Here are a few of use cases for this:

  • Accounting: You offer an accounting platform for SMEs. Your customers are the SMEs but also fiduciaries and accounting firms as partners that manage the finances of the SMEs. Each SME and partner would have their own organization with their own users and either log in with their business account or with a local account on your platform. The SMEs can grant access to their organization by inviting users of partners and authorize them with specific roles as part of your organization, so that they get access to the data they need.
  • Education: You are an EdTech provider for different schools. You have an organization per school with teachers and students as users. Some teachers are, however, also responsible for conducting classes at another school. You can create a user grant for these teachers to the secondary placement. Note: in case the accounts would not be managed by one primary school, you would anyway set up two accounts and manage the logic to select an account in your application.
  • Healthcare: A university hospital is sponsoring a platform for cross-hospital knowledge and case exchange (e.g., scientific boards). Instead of creating separate accounts for each participant in your organization, you could create an organization for each participating organization. Then let users sign in with their existing accounts from their hospital and create a user grant, such that they get access to your project where you assign roles for the digital collaboration workspace.

Technically this would look similar as indicated in the next diagram. As service provider, for example for a time-keeping app, ACME organization owns a project with the roles Accountant and Developer. The project is granted to both Alpha and Beta where Beta has assigned Bob already the role Developer.

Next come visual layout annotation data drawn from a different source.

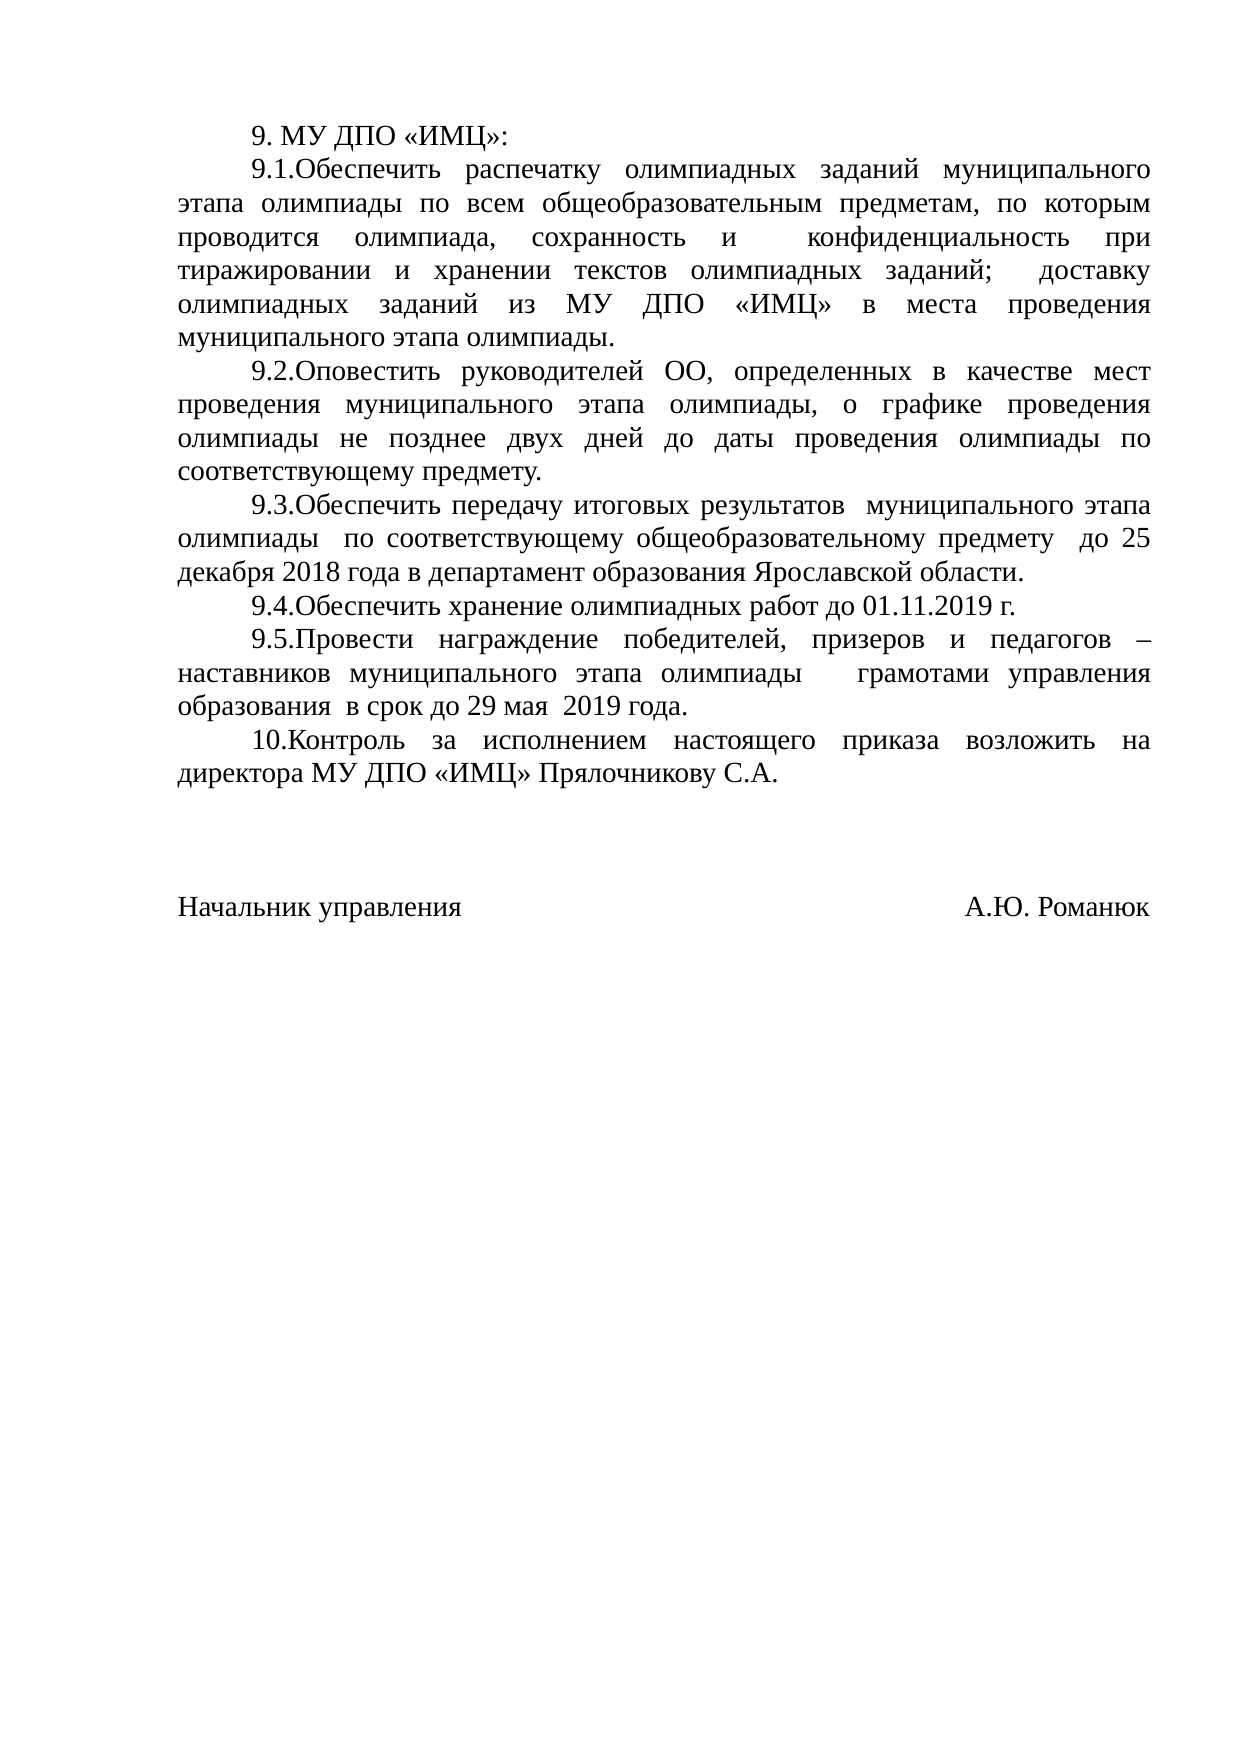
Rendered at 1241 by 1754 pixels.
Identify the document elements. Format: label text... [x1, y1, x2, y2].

text 9.5.Провести награждение победителей, призеров и педагогов – наставников муниципального этапа олимпиады грамотами управления образования в срок до 29 мая 2019 года. [177, 621, 1152, 722]
text Начальник управления А.Ю. Романюк [177, 889, 1152, 923]
text 9.4.Обеспечить хранение олимпиадных работ до 01.11.2019 г. [177, 588, 1152, 621]
text 9. МУ ДПО «ИМЦ»: [177, 118, 1152, 152]
text 9.1.Обеспечить распечатку олимпиадных заданий муниципального этапа олимпиады по всем общеобразовательным предметам, по которым проводится олимпиада, сохранность и конфиденциальность при тиражировании и хранении текстов олимпиадных заданий; доставку олимпиадных заданий из МУ ДПО «ИМЦ» в места проведения муниципального этапа олимпиады. [177, 152, 1152, 353]
text 10.Контроль за исполнением настоящего приказа возложить на директора МУ ДПО «ИМЦ» Прялочникову С.А. [177, 722, 1152, 789]
text 9.3.Обеспечить передачу итоговых результатов муниципального этапа олимпиады по соответствующему общеобразовательному предмету до 25 декабря 2018 года в департамент образования Ярославской области. [177, 487, 1152, 588]
text 9.2.Оповестить руководителей ОО, определенных в качестве мест проведения муниципального этапа олимпиады, о графике проведения олимпиады не позднее двух дней до даты проведения олимпиады по соответствующему предмету. [177, 353, 1152, 487]
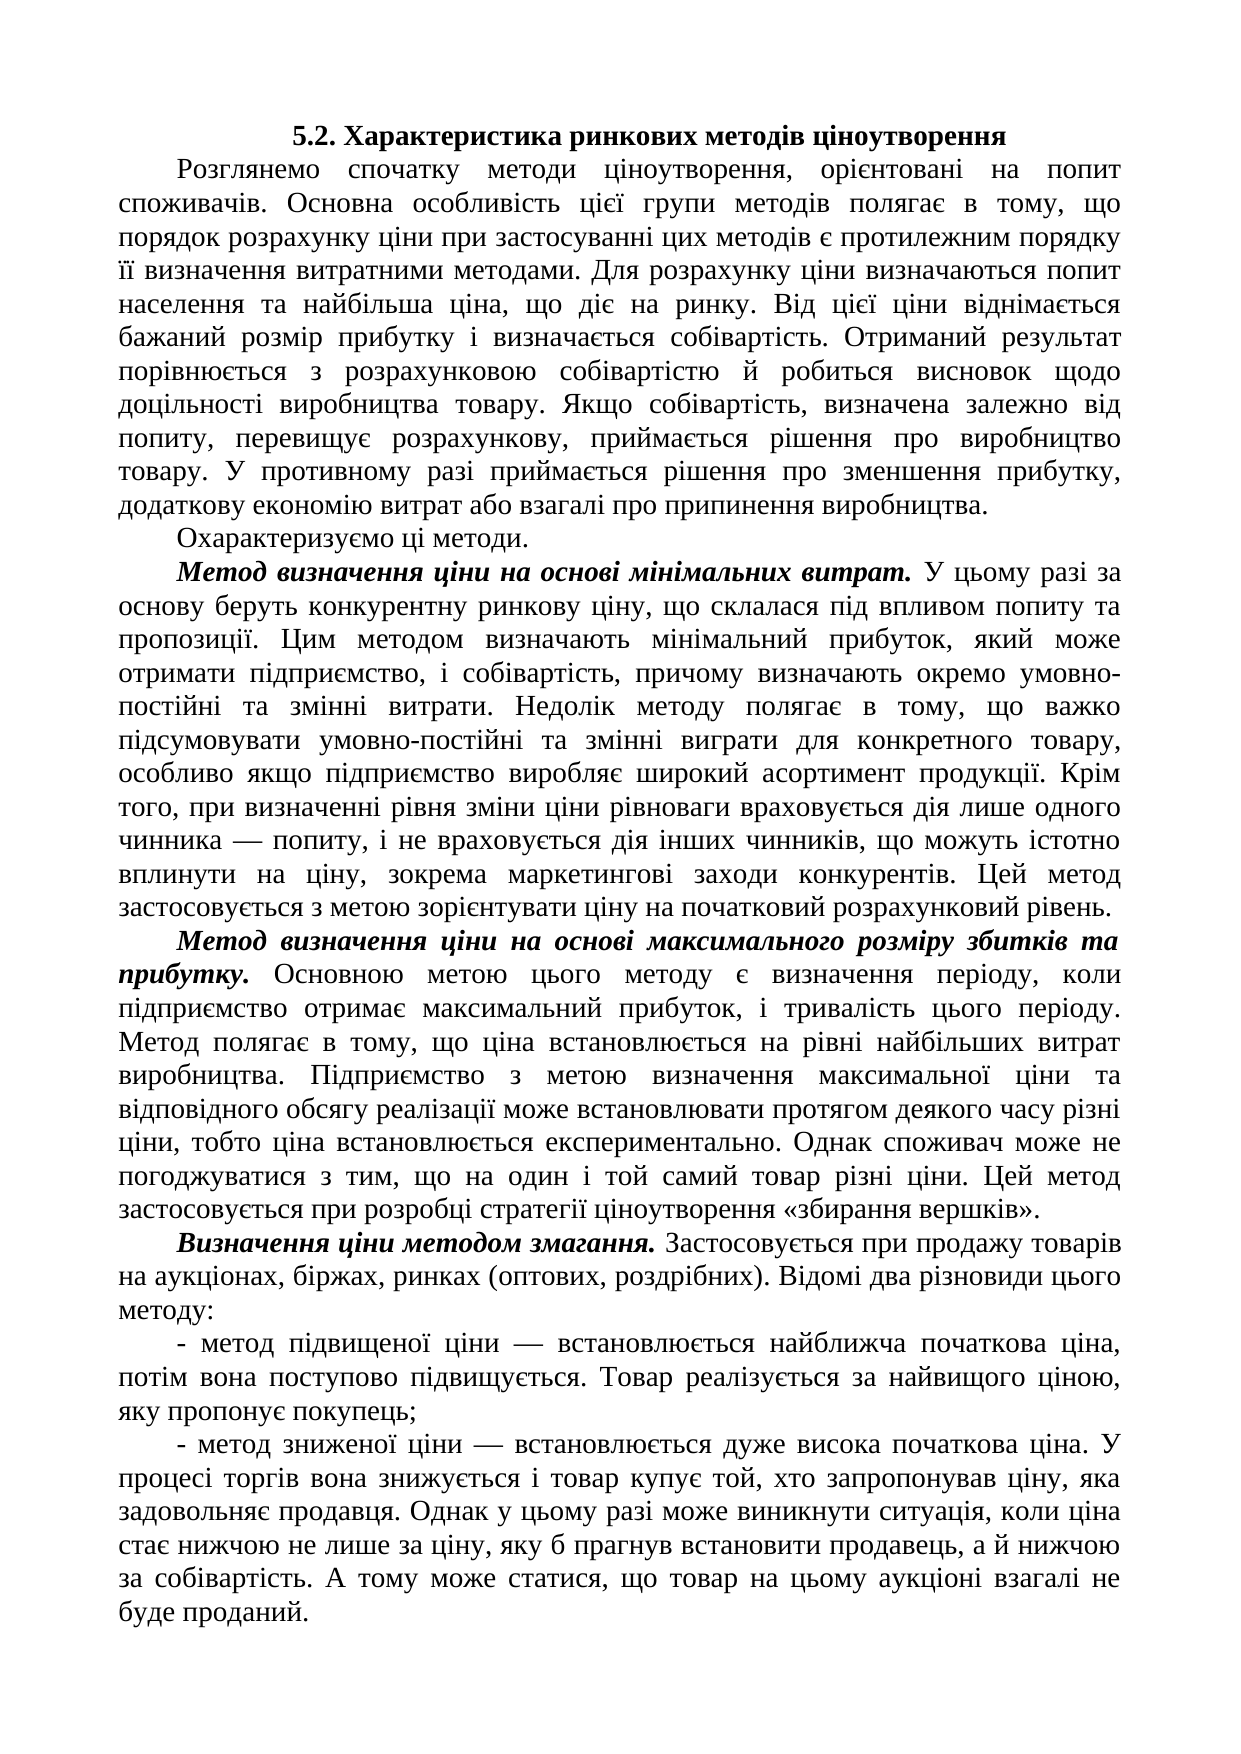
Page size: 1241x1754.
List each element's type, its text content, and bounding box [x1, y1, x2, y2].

text Метод визначення ціни на основі мінімальних витрат. У цьому разі за основу беруть конкурентну ринкову ціну, що склалася під впливом попиту та пропозиції. Цим методом визначають мінімальний прибуток, який може отримати підприємство, і собівартість, причому визначають окремо умовно-постійні та змінні витрати. Недолік методу полягає в тому, що важко підсумовувати умовно-постійні та змінні виграти для конкретного товару, особливо якщо підприємство виробляє широкий асортимент продукції. Крім того, при визначенні рівня зміни ціни рівноваги враховується дія лише одного чинника — попиту, і не враховується дія інших чинників, що можуть істотно вплинути на ціну, зокрема маркетингові заходи конкурентів. Цей метод застосовується з метою зорієнтувати ціну на початковий розрахунковий рівень. [118, 554, 1122, 923]
text Охарактеризуємо ці методи. [118, 521, 1122, 554]
text - метод зниженої ціни — встановлюється дуже висока початкова ціна. У процесі торгів вона знижується і товар купує той, хто запропонував ціну, яка задовольняє продавця. Однак у цьому разі може виникнути ситуація, коли ціна стає нижчою не лише за ціну, яку б прагнув встановити продавець, а й нижчою за собівартість. А тому може статися, що товар на цьому аукціоні взагалі не буде проданий. [118, 1426, 1122, 1627]
text Метод визначення ціни на основі максимального розміру збитків та прибутку. Основною метою цього методу є визначення періоду, коли підприємство отримає максимальний прибуток, і тривалість цього періоду. Метод полягає в тому, що ціна встановлюється на рівні найбільших витрат виробництва. Підприємство з метою визначення максимальної ціни та відповідного обсягу реалізації може встановлювати протягом деякого часу різні ціни, тобто ціна встановлюється експериментально. Однак споживач може не погоджуватися з тим, що на один і той самий товар різні ціни. Цей метод застосовується при розробці стратегії ціноутворення «збирання вершків». [118, 923, 1122, 1225]
text Визначення ціни методом змагання. Застосовується при продажу товарів на аукціонах, біржах, ринках (оптових, роздрібних). Відомі два різновиди цього методу: [118, 1225, 1122, 1326]
text 5.2. Характеристика ринкових методів ціноутворення [118, 118, 1122, 152]
text Розглянемо спочатку методи ціноутворення, орієнтовані на попит споживачів. Основна особливість цієї групи методів полягає в тому, що порядок розрахунку ціни при застосуванні цих методів є протилежним порядку її визначення витратними методами. Для розрахунку ціни визначаються попит населення та найбільша ціна, що діє на ринку. Від цієї ціни віднімається бажаний розмір прибутку і визначається собівартість. Отриманий результат порівнюється з розрахунковою собівартістю й робиться висновок щодо доцільності виробництва товару. Якщо собівартість, визначена залежно від попиту, перевищує розрахункову, приймається рішення про виробництво товару. У противному разі приймається рішення про зменшення прибутку, додаткову економію витрат або взагалі про припинення виробництва. [118, 152, 1122, 521]
text - метод підвищеної ціни — встановлюється найближча початкова ціна, потім вона поступово підвищується. Товар реалізується за найвищого ціною, яку пропонує покупець; [118, 1326, 1122, 1426]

Alice from Alpha is the accountant of Beta and requires regular access to the time-keeping app to do her job. Beta can create a User Grant for Alice and assign her the role Accountant in self-service. Alice can now access the Project as external user of Beta with her role.

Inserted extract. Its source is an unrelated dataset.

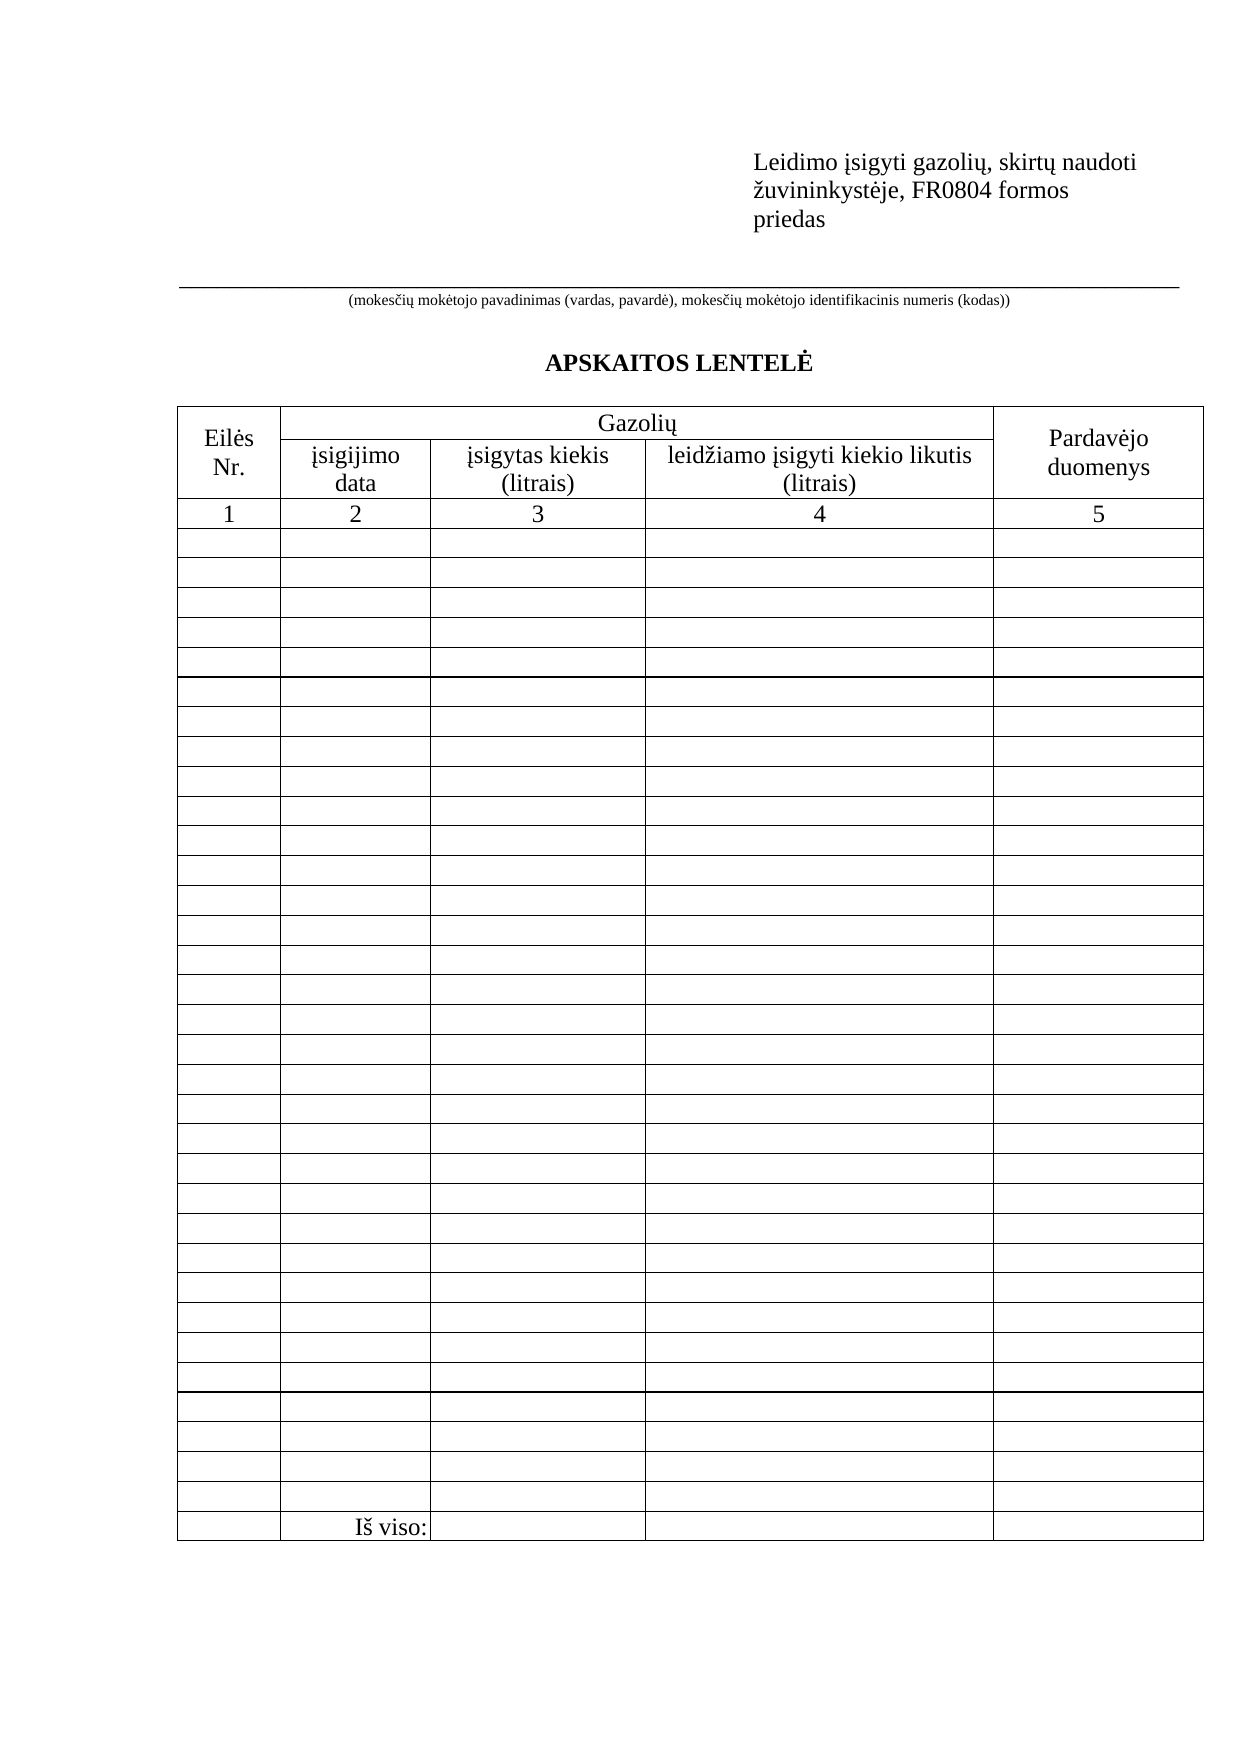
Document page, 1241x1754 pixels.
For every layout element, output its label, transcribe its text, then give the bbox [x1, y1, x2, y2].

ACME must implement the application permissions for such cases within their application.

User Grants allow you to grant access to users managed by another organization and assign them roles

User grants allow you to grant access to users managed by another organization and assign them roles

This feature goes beyond a traditional multi-tenancy approach by also allowing delegated access management tenant-to-tenant via user grants. You can integrate such external user management with ease in your application using our APIs.

Here is how you can set up a user grant via the ZITADEL console:

  1. Go to Authorizations and press N (or click the button) to create a new authorization.
  2. Under the text field Loginname there is a hint "If you want to grant a user of another organization click here".
  3. Click on click here to switch to external users.
  4. Enter the loginname of the external user and select a granted or owned project.
  5. Go to the next screen and add the roles to the user.
Create a user grant in the console
Create a user grant in the console

The user will be now visible under Authorizations. You can't view or edit the user's details, since it is being managed by another organization. But you can change the associated roles like for internal users.

Conclusion

We went through several aspects of multi-tenancy of ZITADEL:

  • Use instances to completely separate tenants
  • Use organizations to group users, security policies, and other settings
  • Manage your project centrally in one organization and grant the project to other organizations
  • By assigning a Manager, a receiving organization can give permissions to their users via the incoming project
  • You can also invite external users from another organization to your organization and give them permission to your owned or granted projects

In conclusion, ZITADEL has a high degree of flexibility to fit your use case. ZITADEL's multi-tenancy features provide a comprehensive solution for managing users, projects, and security policies across multiple tenants, ensuring a secure and efficient environment for your applications and services. Check out our Solution Scenarios and try out the Sample B2B application for more hands-on learning.